Input records.
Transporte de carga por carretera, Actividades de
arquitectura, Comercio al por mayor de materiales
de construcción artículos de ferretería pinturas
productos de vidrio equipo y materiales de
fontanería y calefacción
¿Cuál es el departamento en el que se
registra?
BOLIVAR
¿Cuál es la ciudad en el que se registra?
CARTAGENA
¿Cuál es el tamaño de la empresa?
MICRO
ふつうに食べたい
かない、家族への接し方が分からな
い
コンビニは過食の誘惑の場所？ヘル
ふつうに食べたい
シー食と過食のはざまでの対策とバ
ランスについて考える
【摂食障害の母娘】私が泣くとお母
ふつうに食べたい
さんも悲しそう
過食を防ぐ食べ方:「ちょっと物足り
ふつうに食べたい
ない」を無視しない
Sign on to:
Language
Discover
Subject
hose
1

* * *

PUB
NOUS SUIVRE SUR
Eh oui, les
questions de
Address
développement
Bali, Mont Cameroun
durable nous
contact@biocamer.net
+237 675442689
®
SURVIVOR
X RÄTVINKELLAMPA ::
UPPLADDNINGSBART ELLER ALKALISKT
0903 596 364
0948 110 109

Exercise directions.
For the listing above, print only the lines starting at the line containing "Bali, Mont Cameroun" and ending at the line containing "0948 110 109", exactly, both included.

Solution for this exercise.
Bali, Mont Cameroun
durable nous
contact@biocamer.net
+237 675442689
®
SURVIVOR
X RÄTVINKELLAMPA ::
UPPLADDNINGSBART ELLER ALKALISKT
0903 596 364
0948 110 109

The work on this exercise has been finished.